The Hall's association with the BBWAA began in largely the same way. In 1939, radio was still a newfangled medium and most people got their sports news from the dailies. The BBWAA was therefore the only entity close to being qualified to fill out Hall of Fame ballots, and so its membership, comprised almost entirely of newspaper writers, was invited to vote. Apart from requiring voters to be BBWAA members in good standing for 10 years, the Hall made virtually no demands on the organization and relied on it to police its own membership.
During the FDR administration, when a firm handshake landed you a job and 5 cents bought you a five-course meal at Delmonico's, such tip-of-the-cap arrangements could fly. The problem is that these same arrangements are in place in the 21st century.

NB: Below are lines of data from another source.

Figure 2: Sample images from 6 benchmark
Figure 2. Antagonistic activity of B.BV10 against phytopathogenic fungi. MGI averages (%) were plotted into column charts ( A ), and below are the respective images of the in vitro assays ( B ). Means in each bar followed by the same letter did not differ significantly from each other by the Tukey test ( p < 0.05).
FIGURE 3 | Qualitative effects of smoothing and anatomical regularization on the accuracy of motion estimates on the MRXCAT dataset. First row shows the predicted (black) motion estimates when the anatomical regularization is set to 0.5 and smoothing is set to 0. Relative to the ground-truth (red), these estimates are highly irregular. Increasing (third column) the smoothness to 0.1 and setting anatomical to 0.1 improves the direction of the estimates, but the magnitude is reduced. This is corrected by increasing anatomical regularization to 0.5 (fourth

It's irrelevant to discuss whether MLB wants to keep players like Clemens and Bonds out of the Hall, or whether they'd want to speed the induction of players like Mike Piazza and Jeff Bagwell, because MLB has no power over the Hall. It's similarly pointless to consider the Hall's stance on the Steroid Era, or any other topic, because it too is largely powerless when it comes to judging who is plaque worthy.

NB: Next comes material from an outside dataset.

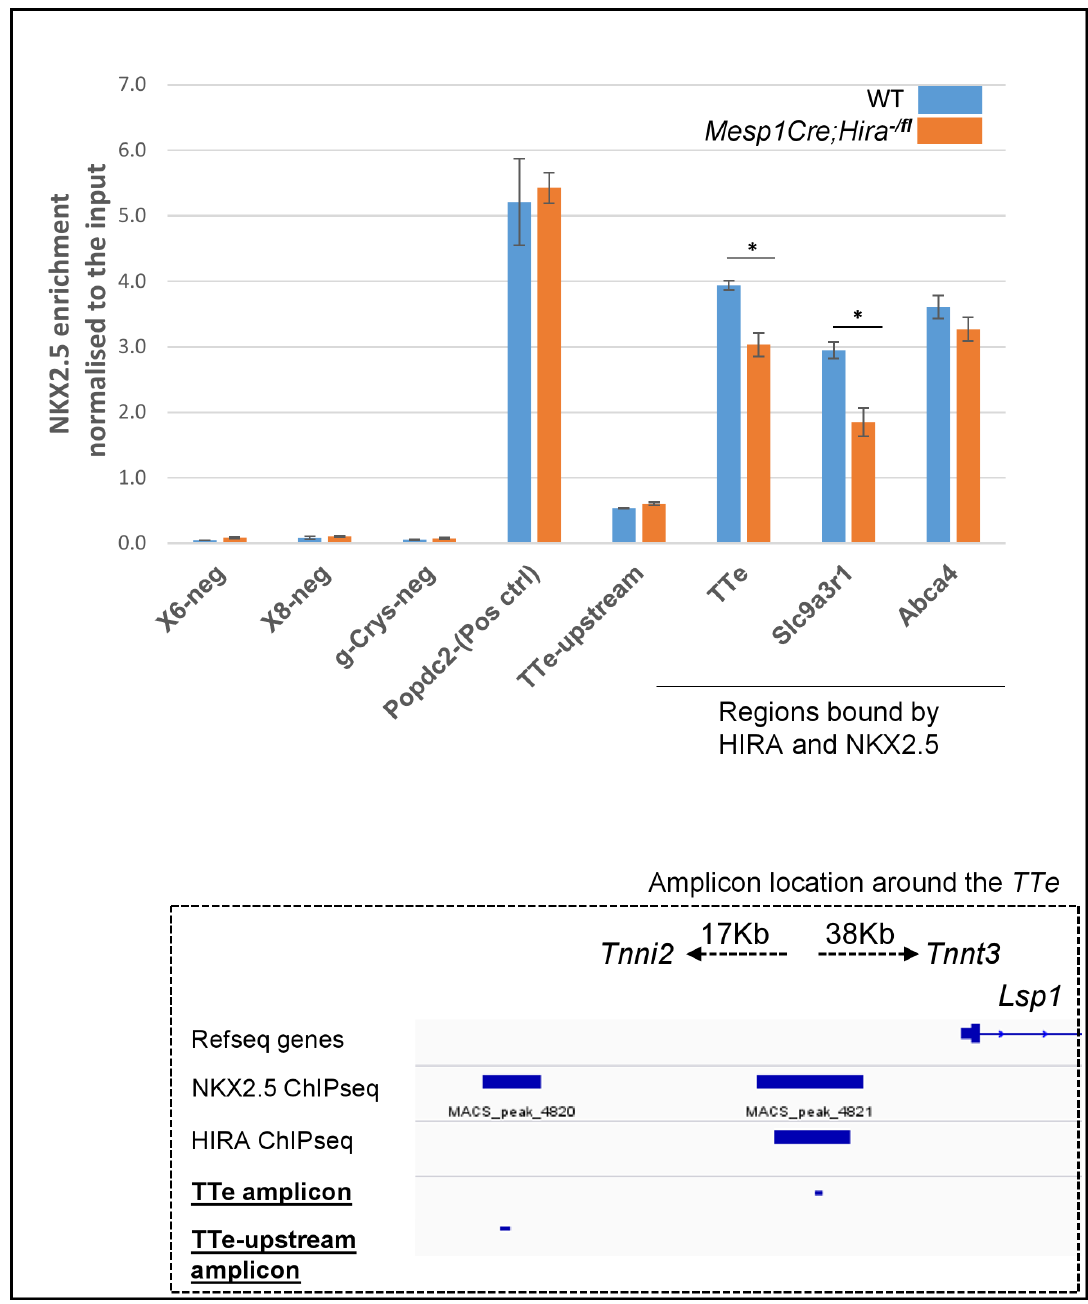
Fig 6. NKX2.5 shows diminished binding at the TTe locus in conditionally HIRA depleted hearts. NKX2.5 qChIP on 20 WT and Mesp1Cre ; Hira -/fl E12.5 hearts. Enrichment at the TTe was confirmed and found to be reduced in mutant hearts. Slc9a3r1 and Abca4 were enriched for both HIRA and NKX2.5 in WT hearts and displayed an increased expression in both Hira and Nkx2 . 5 mutant hearts. SLc9a3r1 , but not Abca4 , showed a significantly reduced binding of NKX2.5 in the absence of HIRA. Three different negative regions were tested. A region known to be enriched for NKX2.5, but not HIRA, binding ( Popdc2) was used as a NKX2.5 qChIp positive control. Data is normalized to the input (= 100). Errors bars represent the min/ max from technical duplicates. Unpaired t-test: p < 0.05 * . Subpanel represents the different ChIPseq peaks along with the PCR amplicons used in the different qChIp at TTe , and at a locus bound by NKX2.5, but not by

The Hall has invested its voting power in an entity that seems committed to anachronism. Not a single broadcaster—people whose jobs require watching and describing every play of all 162 games—has ever voted for the Baseball Hall of Fame because the BBWAA won't accept members who work in radio or television. This fact holds blatant disregard for how the sport has been enjoyed by most fans since World War II. Writers who toil online are being welcomed in now, but at a glacial pace. That means Hall of Fame voters are disproportionately represented by writers who work in newspapers, a medium that holds less relevance to the average fan each day.

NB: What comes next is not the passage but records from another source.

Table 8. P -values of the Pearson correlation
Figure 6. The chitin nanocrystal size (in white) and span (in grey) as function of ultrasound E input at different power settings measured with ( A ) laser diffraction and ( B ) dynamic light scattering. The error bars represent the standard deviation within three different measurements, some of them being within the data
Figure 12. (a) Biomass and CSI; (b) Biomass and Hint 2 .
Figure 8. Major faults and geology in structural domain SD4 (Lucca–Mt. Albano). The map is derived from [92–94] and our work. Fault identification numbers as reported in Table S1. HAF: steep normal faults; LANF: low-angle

Then again, the BBWAA has no responsibility to alter its idea of itself as a writer's guild just because the Hall of Fame wants it to. It's not the BBWAA's fault that the Hall invested voting power in it and it alone. There is no reason the Hall can't extend voting privileges to other entities. There is also no reason that MLB can't assert more oversight on an institution that purports to represent its history. But the weight of tradition and precedent makes it seem unlikely such sweeping changes would be implemented any time soon. Meanwhile, attendance at the Hall continues to drop as the 35-and-under set find it holds none of their memories.
The aftershocks of the Steroid Era continue to threaten the informal triangular arrangement between MLB, the Hall of Fame, and the BBWAA. Before long, it's doubtful anyone will care what happens to them. If an irrelevant institution falls and no one's around to hear it, does it make a sound?